Both were sexually ambiguous, he explained, both playful, capricious divas. And both had a monkey. The phrasing of Goold's remark suggested that he'd eventually moved on from that approach but I'm glad to say the monkey made the final cut and Ben Wishaw's initial appearance as the king – soft-voiced, coquettish and demanding – made it look as if their early conversations about the character had left some kind of residue behind. Goold, meanwhile, had moved on to Saint Sebastian: in an early scene he had Richard look on as Bushy, a proto pre-Raphaelite, put the finishing touches to a painting of the saint. And he finished with Richard himself unwillingly re-enacting that martyrdom as he's murdered with a crossbow.
This first film in the The Hollow Crown – the BBC's new adaptation of Shakespeare's history plays – was an oddly and specifically mixed affair, thrillingly intense and compelling when indoors and always on the edge of provoking a giggle when outside. The problem is addressed by the Chorus in Henry V. It's simply easier to obey his instruction ("Into a thousand parts divide one man/ And make imaginary puissance") when you're looking at a stage than when you're looking at a real landscape. Six actors can summon an army if the ground they stand on is confined but when they're marooned in open country there's a real danger they'll just look silly, and in opening up the play Goold's direction fairly consistently diminished it. Richard made his defiant speech to Bolingbroke in front of two giant cardboard angels, a cluster of chain-mailed knights looking up at him in a way that unhelpfully reminded you of Monty Python and the Holy Grail. Bolingbroke appeared to go into exile in a municipal rowing boat and Richard to wade back from Ireland with only the Bishop of Carlisle as retinue.

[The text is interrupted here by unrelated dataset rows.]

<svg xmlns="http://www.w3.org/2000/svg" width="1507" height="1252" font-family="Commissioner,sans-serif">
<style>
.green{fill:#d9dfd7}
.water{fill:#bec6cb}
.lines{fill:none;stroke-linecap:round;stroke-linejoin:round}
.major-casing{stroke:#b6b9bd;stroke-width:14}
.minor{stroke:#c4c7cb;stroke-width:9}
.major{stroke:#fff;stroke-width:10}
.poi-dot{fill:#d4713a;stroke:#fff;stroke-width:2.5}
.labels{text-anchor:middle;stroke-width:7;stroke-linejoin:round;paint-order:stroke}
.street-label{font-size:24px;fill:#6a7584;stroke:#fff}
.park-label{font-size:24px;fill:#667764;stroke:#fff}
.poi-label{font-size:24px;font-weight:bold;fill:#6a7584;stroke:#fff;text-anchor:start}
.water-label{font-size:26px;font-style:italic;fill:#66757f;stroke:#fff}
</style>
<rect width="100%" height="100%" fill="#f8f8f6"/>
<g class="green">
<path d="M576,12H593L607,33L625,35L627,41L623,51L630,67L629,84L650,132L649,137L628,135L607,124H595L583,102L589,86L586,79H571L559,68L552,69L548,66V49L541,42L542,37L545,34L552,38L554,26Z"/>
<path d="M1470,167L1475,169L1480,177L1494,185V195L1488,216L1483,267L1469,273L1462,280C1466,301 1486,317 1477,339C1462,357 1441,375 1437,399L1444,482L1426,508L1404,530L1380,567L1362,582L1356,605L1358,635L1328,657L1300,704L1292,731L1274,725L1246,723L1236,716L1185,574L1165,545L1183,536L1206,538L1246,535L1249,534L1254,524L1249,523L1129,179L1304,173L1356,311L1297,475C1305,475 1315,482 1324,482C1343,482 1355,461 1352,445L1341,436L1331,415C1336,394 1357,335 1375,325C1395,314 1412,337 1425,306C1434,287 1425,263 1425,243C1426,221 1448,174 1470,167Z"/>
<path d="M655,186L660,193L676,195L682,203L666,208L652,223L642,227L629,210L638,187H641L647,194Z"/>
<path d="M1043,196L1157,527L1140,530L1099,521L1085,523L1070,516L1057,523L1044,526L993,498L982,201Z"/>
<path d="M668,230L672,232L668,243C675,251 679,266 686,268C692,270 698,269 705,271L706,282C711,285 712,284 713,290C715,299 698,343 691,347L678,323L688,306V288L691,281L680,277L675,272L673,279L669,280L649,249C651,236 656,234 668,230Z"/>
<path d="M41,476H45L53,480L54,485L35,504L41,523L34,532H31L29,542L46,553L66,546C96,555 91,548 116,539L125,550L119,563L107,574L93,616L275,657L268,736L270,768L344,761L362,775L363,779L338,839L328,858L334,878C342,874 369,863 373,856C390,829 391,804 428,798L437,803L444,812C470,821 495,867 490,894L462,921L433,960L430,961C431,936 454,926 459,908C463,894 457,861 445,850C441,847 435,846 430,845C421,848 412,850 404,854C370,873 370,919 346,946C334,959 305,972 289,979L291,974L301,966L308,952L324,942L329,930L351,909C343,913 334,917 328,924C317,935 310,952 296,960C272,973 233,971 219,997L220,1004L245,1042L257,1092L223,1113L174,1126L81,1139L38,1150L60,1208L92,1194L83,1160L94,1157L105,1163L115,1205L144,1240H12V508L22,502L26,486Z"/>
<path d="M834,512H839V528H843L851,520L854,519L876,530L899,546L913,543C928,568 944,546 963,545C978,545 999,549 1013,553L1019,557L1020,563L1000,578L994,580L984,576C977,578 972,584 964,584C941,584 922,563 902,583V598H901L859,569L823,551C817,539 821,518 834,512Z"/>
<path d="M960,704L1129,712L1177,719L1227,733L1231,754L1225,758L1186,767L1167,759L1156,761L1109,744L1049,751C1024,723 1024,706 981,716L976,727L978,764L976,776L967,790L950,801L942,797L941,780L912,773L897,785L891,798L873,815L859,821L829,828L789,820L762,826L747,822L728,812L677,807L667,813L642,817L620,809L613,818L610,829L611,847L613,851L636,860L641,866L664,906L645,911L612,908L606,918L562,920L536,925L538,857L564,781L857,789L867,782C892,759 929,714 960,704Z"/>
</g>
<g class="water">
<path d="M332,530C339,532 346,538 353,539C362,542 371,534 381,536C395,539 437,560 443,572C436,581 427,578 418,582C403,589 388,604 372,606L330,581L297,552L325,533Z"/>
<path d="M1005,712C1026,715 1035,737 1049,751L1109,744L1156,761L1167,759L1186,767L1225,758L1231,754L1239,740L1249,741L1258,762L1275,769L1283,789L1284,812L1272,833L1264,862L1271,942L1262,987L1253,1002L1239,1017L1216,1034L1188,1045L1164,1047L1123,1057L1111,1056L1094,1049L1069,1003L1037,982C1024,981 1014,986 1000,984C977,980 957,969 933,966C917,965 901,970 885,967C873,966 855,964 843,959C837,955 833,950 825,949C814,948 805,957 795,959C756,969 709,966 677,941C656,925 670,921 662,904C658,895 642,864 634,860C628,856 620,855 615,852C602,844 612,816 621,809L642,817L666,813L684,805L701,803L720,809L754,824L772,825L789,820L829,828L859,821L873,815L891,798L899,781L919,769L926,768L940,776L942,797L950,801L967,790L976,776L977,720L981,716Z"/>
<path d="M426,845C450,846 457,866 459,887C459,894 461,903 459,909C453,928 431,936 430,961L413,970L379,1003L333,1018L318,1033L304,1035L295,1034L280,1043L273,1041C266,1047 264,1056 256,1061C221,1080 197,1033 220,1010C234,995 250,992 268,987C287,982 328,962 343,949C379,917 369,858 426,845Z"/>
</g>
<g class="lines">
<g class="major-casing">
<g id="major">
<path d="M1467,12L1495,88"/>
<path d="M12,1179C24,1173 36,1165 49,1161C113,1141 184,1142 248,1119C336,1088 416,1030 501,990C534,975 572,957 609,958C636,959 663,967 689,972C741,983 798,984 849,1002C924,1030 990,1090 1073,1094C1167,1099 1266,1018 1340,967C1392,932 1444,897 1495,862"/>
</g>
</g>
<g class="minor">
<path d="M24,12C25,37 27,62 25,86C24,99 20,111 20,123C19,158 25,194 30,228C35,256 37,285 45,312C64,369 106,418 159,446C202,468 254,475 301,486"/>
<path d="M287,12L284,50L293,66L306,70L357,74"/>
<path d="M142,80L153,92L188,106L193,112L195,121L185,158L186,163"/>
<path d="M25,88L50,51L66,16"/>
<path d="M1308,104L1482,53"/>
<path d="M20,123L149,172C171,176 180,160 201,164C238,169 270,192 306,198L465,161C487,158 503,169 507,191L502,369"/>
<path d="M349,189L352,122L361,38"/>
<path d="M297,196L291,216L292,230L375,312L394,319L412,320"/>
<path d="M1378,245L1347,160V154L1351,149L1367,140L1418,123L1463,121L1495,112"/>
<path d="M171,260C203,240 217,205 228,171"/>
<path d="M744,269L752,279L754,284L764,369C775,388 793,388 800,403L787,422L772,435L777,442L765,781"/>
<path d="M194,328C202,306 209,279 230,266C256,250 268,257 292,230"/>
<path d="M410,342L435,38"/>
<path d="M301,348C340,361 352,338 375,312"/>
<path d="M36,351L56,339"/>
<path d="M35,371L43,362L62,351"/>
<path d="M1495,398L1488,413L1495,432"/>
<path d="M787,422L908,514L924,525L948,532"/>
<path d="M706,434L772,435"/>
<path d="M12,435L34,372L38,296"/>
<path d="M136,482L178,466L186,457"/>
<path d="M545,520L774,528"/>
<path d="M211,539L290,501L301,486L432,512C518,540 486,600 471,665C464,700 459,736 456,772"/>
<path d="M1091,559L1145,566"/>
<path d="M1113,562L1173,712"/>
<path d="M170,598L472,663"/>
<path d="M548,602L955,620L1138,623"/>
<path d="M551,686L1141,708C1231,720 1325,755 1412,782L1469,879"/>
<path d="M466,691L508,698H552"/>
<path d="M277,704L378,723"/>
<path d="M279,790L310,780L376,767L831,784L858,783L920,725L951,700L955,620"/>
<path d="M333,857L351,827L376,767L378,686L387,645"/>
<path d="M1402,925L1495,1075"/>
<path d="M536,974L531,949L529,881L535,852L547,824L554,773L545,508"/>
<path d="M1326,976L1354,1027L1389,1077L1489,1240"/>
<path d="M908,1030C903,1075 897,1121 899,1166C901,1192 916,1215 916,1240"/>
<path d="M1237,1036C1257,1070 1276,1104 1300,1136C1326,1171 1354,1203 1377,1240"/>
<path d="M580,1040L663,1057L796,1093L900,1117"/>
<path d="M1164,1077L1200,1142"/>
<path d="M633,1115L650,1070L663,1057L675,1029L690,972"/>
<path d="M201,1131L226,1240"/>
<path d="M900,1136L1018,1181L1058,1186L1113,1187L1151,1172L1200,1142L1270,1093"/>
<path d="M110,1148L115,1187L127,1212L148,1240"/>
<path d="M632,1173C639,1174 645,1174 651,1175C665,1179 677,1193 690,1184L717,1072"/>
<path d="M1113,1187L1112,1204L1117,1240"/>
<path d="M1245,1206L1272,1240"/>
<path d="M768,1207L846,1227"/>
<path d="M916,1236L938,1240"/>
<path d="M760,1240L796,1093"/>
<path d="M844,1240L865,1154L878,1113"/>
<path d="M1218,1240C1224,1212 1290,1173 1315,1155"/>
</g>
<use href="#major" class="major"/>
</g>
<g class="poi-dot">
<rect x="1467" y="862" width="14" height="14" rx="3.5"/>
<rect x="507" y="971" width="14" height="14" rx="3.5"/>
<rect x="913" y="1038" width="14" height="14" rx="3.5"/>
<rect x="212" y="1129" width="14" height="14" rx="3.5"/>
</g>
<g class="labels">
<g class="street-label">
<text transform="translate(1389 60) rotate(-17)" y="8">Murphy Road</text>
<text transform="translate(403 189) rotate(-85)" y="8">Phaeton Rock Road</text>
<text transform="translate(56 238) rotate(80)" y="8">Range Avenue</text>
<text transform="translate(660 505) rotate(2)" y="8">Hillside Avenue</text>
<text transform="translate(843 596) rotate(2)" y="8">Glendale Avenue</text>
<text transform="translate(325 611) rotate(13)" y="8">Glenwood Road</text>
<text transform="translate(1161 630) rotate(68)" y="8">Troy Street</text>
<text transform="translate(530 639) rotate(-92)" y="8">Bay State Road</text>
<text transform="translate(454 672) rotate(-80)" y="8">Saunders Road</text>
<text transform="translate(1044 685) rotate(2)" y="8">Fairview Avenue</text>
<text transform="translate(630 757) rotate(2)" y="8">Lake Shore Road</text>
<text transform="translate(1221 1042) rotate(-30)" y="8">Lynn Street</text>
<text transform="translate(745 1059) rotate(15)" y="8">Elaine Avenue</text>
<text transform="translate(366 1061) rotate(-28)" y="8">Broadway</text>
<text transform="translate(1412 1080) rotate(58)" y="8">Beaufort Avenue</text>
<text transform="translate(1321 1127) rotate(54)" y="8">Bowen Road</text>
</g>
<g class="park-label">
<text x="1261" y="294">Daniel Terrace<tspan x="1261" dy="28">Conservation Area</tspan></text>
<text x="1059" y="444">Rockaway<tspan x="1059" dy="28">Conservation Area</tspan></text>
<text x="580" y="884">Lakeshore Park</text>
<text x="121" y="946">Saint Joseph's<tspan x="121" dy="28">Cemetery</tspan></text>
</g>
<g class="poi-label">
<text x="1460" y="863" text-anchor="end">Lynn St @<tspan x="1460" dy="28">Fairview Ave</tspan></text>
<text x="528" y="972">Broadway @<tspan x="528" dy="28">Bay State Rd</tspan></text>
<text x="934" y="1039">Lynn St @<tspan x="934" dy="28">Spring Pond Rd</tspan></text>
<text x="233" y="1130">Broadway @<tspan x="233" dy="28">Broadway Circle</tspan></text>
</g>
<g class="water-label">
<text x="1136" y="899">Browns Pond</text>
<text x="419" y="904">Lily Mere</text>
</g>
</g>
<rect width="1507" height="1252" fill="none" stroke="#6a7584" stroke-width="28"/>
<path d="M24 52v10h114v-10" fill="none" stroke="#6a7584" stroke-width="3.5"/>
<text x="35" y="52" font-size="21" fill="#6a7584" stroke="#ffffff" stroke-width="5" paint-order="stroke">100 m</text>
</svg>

Indoors, though, what a thing it was. Wishaw was at the heart of it, naturally, bringing to Richard's slow realisation of his mere mortality a heartbreaking confusion. And here Goold's instincts seemed utterly sure-footed, quietly alerting us to the play's underlying themes (its recurring attention to the gulf that exists between being enthroned and being seated on the ground, for instance) while also bringing an absolutely gripping intimacy to the great set pieces in the play. Patrick Stewart was excellent as John of Gaunt, quivering with patriotic distress as he confronted the King in the "sceptred isle" speech. And Rory Kinnear beautifully captured the necessary double-think of the traitor, who must himself instantly become a scourge of traitors and indignantly defend a divinely appointed sovereignty that he has just exposed as man-made. When the crown passed between them, after Richard's brilliant moment of uncertainty ("Ay, no; no, ay"), there wasn't a shred of the cultural deference that can sometimes afflict Shakespeare on television. It was all hair-raising immediacy, a game of thrones with a script that has already lasted 400 years.

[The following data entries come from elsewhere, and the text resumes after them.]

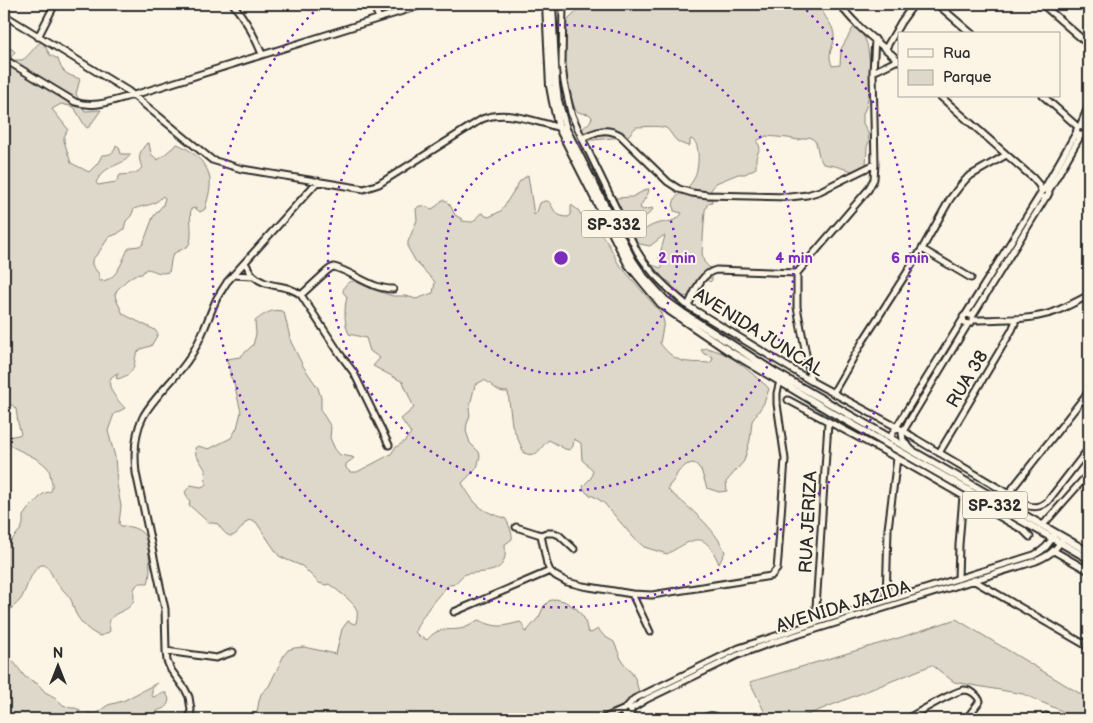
<svg xmlns="http://www.w3.org/2000/svg" width="1093" height="723" font-family="'Balsamiq Sans',sans-serif">
<style>
.green{fill:#ded8ca;stroke:#84827a;fill-rule:evenodd}
.lines{fill:none;stroke-linecap:round;stroke-linejoin:round}
.minor-casing{stroke:#2b2b2b;stroke-width:9}
.major-casing{stroke:#2b2b2b;stroke-width:10}
.minor{stroke:#fcf5e5;stroke-width:5}
.major{stroke:#fcf5e5;stroke-width:6}
.ring{fill:none;stroke:#7b2cbf;stroke-width:2.5;stroke-dasharray:2.5 5}
.labels{text-anchor:middle;stroke-width:4;stroke-linejoin:round;paint-order:stroke}
.shield{fill:#fcf5e5;stroke:#6a6863;stroke-width:1}
.shield-label{font-size:16px;font-weight:bold;fill:#2b2b2b}
.street-label{font-size:18px;fill:#2b2b2b;stroke:#fcf5e5}
.centre{fill:#7b2cbf;stroke:#fcf5e5;stroke-width:2.5}
.ring-label{font-size:15px;text-anchor:middle;font-weight:bold;fill:#7b2cbf;stroke:#fcf5e5;stroke-width:4;stroke-linejoin:round;paint-order:stroke}
</style>
<rect width="100%" height="100%" fill="#fcf5e5"/>
<filter id="ink" filterUnits="userSpaceOnUse"><feTurbulence type="fractalNoise" baseFrequency=".02" numOctaves="2"/><feDisplacementMap in="SourceGraphic" scale="10" xChannelSelector="R" yChannelSelector="G"/><feConvolveMatrix kernelMatrix="1 2 1 2 8 2 1 2 1" color-interpolation-filters="sRGB"/></filter>
<g filter="url(#ink)">
<path class="green" d="M587 4H823C820 15 830 20 833 30 837 43 829 48 830 58 830 60 832 65 832 66L840 65 841 49 853 28 855 27C874 43 864 54 874 72L866 107 863 114V123L868 133 869 142 867 147 866 165 852 171 835 166 823 164 819 156 816 142 810 137 798 140 788 138 766 136 758 140 757 142 760 147 756 158V168L745 174H738L716 183 711 190 712 202 708 203 705 210 702 253 704 262 712 270V280L710 282 706 279 704 278C697 288 692 301 679 295 674 293 672 290 669 286L671 285V283L656 274 652 267V265L661 268H662V264L659 257 665 236H663L650 246 635 243 613 201 616 198 632 197 647 189H649C649 195 642 201 640 208L643 210 652 208 653 209C647 218 639 217 635 229L637 233C644 231 649 226 656 224 666 221 677 223 682 213L674 211C671 196 680 195 689 186 697 177 699 164 698 152 697 146 697 142 691 139L690 140V145L688 146C685 145 679 143 677 141 672 137 671 131 666 128 657 125 645 127 636 127L628 136 623 137 593 140H587L582 137 581 130 590 122 592 117 589 114 581 113 576 111 566 85 561 52 564 27 568 20 576 12Z
M42 41 50 55 58 59C62 73 66 74 80 79L76 94 85 111 101 110 89 127 87 128 85 126 74 107 61 104 52 109 68 129 64 137V141L71 163 89 172 98 163 102 155C110 155 115 153 116 145L119 147 121 154H131C122 168 104 163 96 183L98 185 116 182 120 175C128 174 138 175 142 167 137 157 140 151 147 143H149L151 154 158 160 177 144C191 149 210 165 210 181 211 190 207 200 205 209L202 211 200 212 195 208 191 209C189 218 194 240 188 246 184 249 177 251 173 254 170 260 171 266 169 272 156 275 157 270 146 269L142 274 134 275 127 280 117 290 115 295 116 299 123 314 155 330 158 334 151 346C127 351 141 362 129 374 126 376 121 378 118 379L116 378 118 373C99 380 117 400 125 408L114 414 108 431 115 457 117 484 121 506 119 524 121 526C129 526 139 528 144 535 149 541 152 575 148 583 144 583 139 582 136 586 131 592 137 598 131 605 126 612 111 612 109 623 109 625 110 628 110 631L106 634 100 636C89 632 80 622 75 612 73 608 73 602 70 598 66 592 59 587 55 580 52 576 49 567 44 565 33 563 26 591 21 599 16 605 11 609 4 614V553L10 542 21 529 23 524V516L28 509 43 494 51 491C53 486 52 483 51 479 50 475 50 470 47 467 37 456 17 451 5 442L8 437 18 435 21 434 18 423 16 409 12 405 4 404V48L12 49 15 52 11 57 13 60C15 60 20 60 22 60 29 57 34 46 42 41ZM163 196 165 198 163 205 153 217 143 244 139 246 131 247 128 249C122 261 117 281 100 281L99 279V274L92 265V260L99 252 109 237 117 234 124 229 126 221 131 216 134 209C146 204 153 207 163 196Z
M528 175 534 215 537 212 540 203C556 194 547 217 568 217L571 215V205L578 210 582 216 589 219 595 225 609 245 618 263 661 313 664 322 660 343C666 352 677 362 689 362 695 363 702 362 709 363L712 361 713 357 704 354 701 350 706 348C727 352 742 364 757 378 761 382 766 384 769 389L764 403 752 421 750 440 744 461 726 482 727 491 719 492 707 488 701 470 696 464 692 463 686 465 678 472 674 480 669 486 668 489 670 492C690 508 715 528 725 552L719 564C704 528 694 539 667 554L644 547 633 537 604 503 595 497 588 494 585 491 583 486 591 478 593 470 582 460 581 443 574 439 573 446 570 450 565 449 549 440C540 446 539 459 524 453L512 425 508 392C496 393 494 385 484 380L475 385 469 409 470 415 467 424 466 431 470 443 479 452 480 456 477 468 462 483C475 505 480 511 505 518 508 522 513 534 512 539 511 540 507 543 505 544 505 549 506 555 504 560 499 575 478 571 466 574 460 576 458 582 454 584 447 587 452 582 447 587 438 594 418 621 415 632L419 636 427 640C439 625 449 632 464 628 470 626 473 623 478 620 488 624 497 628 508 625 512 624 516 623 520 622L524 625V631L526 632 539 617 544 606 549 601 555 599 564 601 577 609 584 618 588 632 591 633 598 629 604 636 614 642 622 661 631 672 635 678 639 692 638 695 619 708 598 719H259L257 712 259 701 261 694 269 686 284 655 288 650 294 648 304 647 336 654 342 629 348 621 354 624 356 623C359 610 357 608 348 599 342 594 336 589 329 584L326 585 319 583 302 566 287 560 279 556 256 522 252 520 247 521C235 536 231 544 218 524L208 522 189 505 190 502 185 492 191 485 201 487 206 485 205 469 196 455 195 448 198 446 209 449 231 438 237 428 241 412 234 383 230 376V369L227 362V359L240 357 253 345 256 334 255 321C263 315 273 307 284 312L291 342 303 366 318 388 321 398V411L331 427 330 438 335 449 340 455 352 457 354 458 346 464V468L350 472H357L380 460 391 454 395 448 405 441 411 433 401 419 414 408 403 382 373 366 380 358 370 351 366 338 349 334C344 324 344 308 347 297L343 292C344 285 347 282 354 281L374 290 393 296H406L416 299 433 293 435 282 416 262 408 248V242L417 220 416 209 419 206H424L432 209 438 205 442 200H445L450 205 455 215 462 219V221C464 221 469 222 472 222 477 221 476 215 482 213L486 216 489 217 501 211 520 181Z
M956 619 1089 699V719H1080L1023 694 954 682 932 665 797 719H768L750 682 902 637Z
M13 661 25 677 38 684 45 692 56 698 63 705 71 708H75L80 710 77 719H25L4 717V662Z
M157 683 152 689V696L154 697 161 693H166L169 699C167 711 162 707 156 712 153 714 153 717 151 719H88L87 713 95 714 108 705 123 701Z"/>
<g class="lines">
<g class="minor-casing">
<path id="minor" d="M233 4C247 22 253 33 262 54
M373 4 379 18
M563 4 562 65 564 82 571 113 582 138 637 251C650 273 668 289 688 306L811 381 904 431 916 439 1029 506C1037 508 1042 506 1048 501L1089 448
M840 4C855 27 879 42 899 61
M937 4 972 34
M1042 4 1089 45
M4 15 128 91 212 160 242 169 364 189 379 184 482 119C508 109 535 122 561 128
M38 37 55 4
M886 48 901 22 914 4
M4 59 75 102C95 109 114 100 134 95L425 4
M873 72 898 60
M940 96 1033 178 1039 185 1041 190
M1043 96 1078 127
M1080 126 1089 105
M1076.5 131a4.5 4.5 0 1 1 9 0a4.5 4.5 0 1 1-9 0Z
M1085 129 1089 120
M582 138C596 132 605 127 620 135L668 182 679 189 692 193 708 195 790 197 807 195 820 191 875 164
M1044 189 1047 190 1049 193 1047 197H1044
M1041 192 1044 189 1076 133
M1048 192 1081 135
M922 249 971 278
M245 263C248 267 250 273 254 276 267 289 287 283 301 295L340 354 354 373 389 445
M1089 265V270
M233 275 253 276
M301 295 327 271 331 268 334 267C355 273 371 289 393 289
M688 306C695 292 700 274 716 270L797 273
M966 314 971 315 973 319 971 323 968 324 964 322 963 317 966 314 1040 195
M972 317 1046 197
M972 320C999 319 1028 321 1054 312 1066 307 1078 301 1089 295
M811 381 797 307V273L868 190 874 179 875 164 873 72 875 39
M833 393 863 341 922 249 950 199 960 186 968 177 1006 155
M788 400 897 458 1023 530 1030 537
M891 438 892 434 963 319
M910 448 903 440 902 433 968 324
M939 453 1012 330 1015 323V319
M1008 494 1089 391
M1043 525 1089 473
M516 527 541 535 546 533H554L559 535 574 549
M541 535 547 564 550 571 556 576 567 582 583 586 632 594 652 595 771 576 777 569 778 558 785 459 777 404V393L780 381
M1054 551 1089 571
M958 579 959 545 963 496
M973 580 1089 647
M632 594 650 632
M886 601 888 529 897 458
M454 612 550 571
M815 623 828 423
M166 651 216 658 233 652
M623 712a4 4 0 1 1 8 0a4 4 0 1 1-8 0Z
M626 708 634 699 739 648 815 623 1034 555C1044 550 1049 545 1054 535
M631 709 647 699 738 655 771 643 1036 561C1048 556 1055 551 1062 540
M189 719 191 710 189 697 185 689 171 670 167 661 166 651 165 609 136 473C134 454 134 434 143 417 154 396 177 378 190 357 202 339 208 317 217 298 220 293 224 287 227 282L318 181
M602 719 623 710
M700 719C706 717 713 713 718 719
M906 719C918 713 953 691 964 690 971 690 977 695 980 701L966 719
M1044 719 1046 716"/>
</g>
<g class="major-casing">
<path id="major" d="M546 4 550 86 553 102 559 128 628 264 661 304 670 311 729 351 831 412 1089 559
M552 4 556 85 558 100 566 129 633 261 644 277 665 300 683 313 773 371 1089 552"/>
</g>
<use href="#minor" class="minor"/>
<use href="#major" class="major"/>
</g>
</g>
<g class="ring">
<circle cx="561" cy="258" r="116"/>
<circle cx="561" cy="258" r="233"/>
<path d="M801 5A349 349 0 1 1 321 5"/>
</g>
<g class="labels">
<g class="shield">
<rect x="581.5" y="210.5" width="65" height="27" rx="4"/>
<rect x="962.5" y="491.5" width="65" height="27" rx="4"/>
</g>
<g class="shield-label">
<text x="614" y="230">SP-332</text>
<text x="995" y="511">SP-332</text>
</g>
<g class="street-label">
<text transform="translate(759 332) rotate(32)" y="6">AVENIDA JUNCAL</text>
<text transform="translate(967 379) rotate(-59)" y="6">RUA 38</text>
<text transform="translate(808 522) rotate(-87)" y="6">RUA JERIZA</text>
<text transform="translate(843 606) rotate(-17)" y="6">AVENIDA JAZIDA</text>
</g>
</g>
<circle cx="561" cy="258" r="8" class="centre"/>
<g class="ring-label">
<text x="677" y="263">2 min</text>
<text x="794" y="263">4 min</text>
<text x="910" y="263">6 min</text>
</g>
<rect width="1093" height="723" fill="none" stroke="#fcf5e5" stroke-width="20"/>
<rect x="10" y="10" width="1073" height="703" fill="none" stroke="#2b2b2b" stroke-width="2" filter="url(#ink)"/>
<rect x="898" y="32" width="162" height="65" fill="#fcf5e5" stroke="#a8a49b"/>
<rect x="908" y="49" width="25" height="8" fill="#fcf5e5" stroke="#a8a49b"/>
<text x="943" y="58" font-size="15" fill="#2b2b2b">Rua</text>
<rect x="908" y="70" width="25" height="15" fill="#ded8ca" stroke="#a8a49b"/>
<text x="943" y="82" font-size="15" fill="#2b2b2b">Parque</text>
<g transform="translate(58 666)" stroke="#fcf5e5" stroke-width="4" paint-order="stroke">
<path d="M0-4L9 19L0 12L-9 19Z" fill="#2b2b2b"/>
<text y="-8" font-size="14" font-weight="bold" text-anchor="middle" fill="#2b2b2b">N</text>
</g>
</svg>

You'd need a fairly capacious appetite for Shakespeare to have flowed seamlessly on into Shakespeare Uncovered, in which Derek Jacobi offered a kind of preface to the play we'd just seen. But those who did watch it would have found a serviceable exploration of the play's themes, the challenge of performing it and its continuing resonance. Wishaw testified to the telling synchronicity that saw his rehearsal of Richard's threat to bedew the grass with "faithful English blood" coincide with Saif al-Islam's threat to do the same to insurrectionary Libyans. Unfortunately, Jacobi then climbed on to his own personal hobby-horse, pushing the case that the Earl of Oxford was the real author of "Shakespeare's" plays, and I lost interest almost immediately. It's the words that matter, not the name on the title page.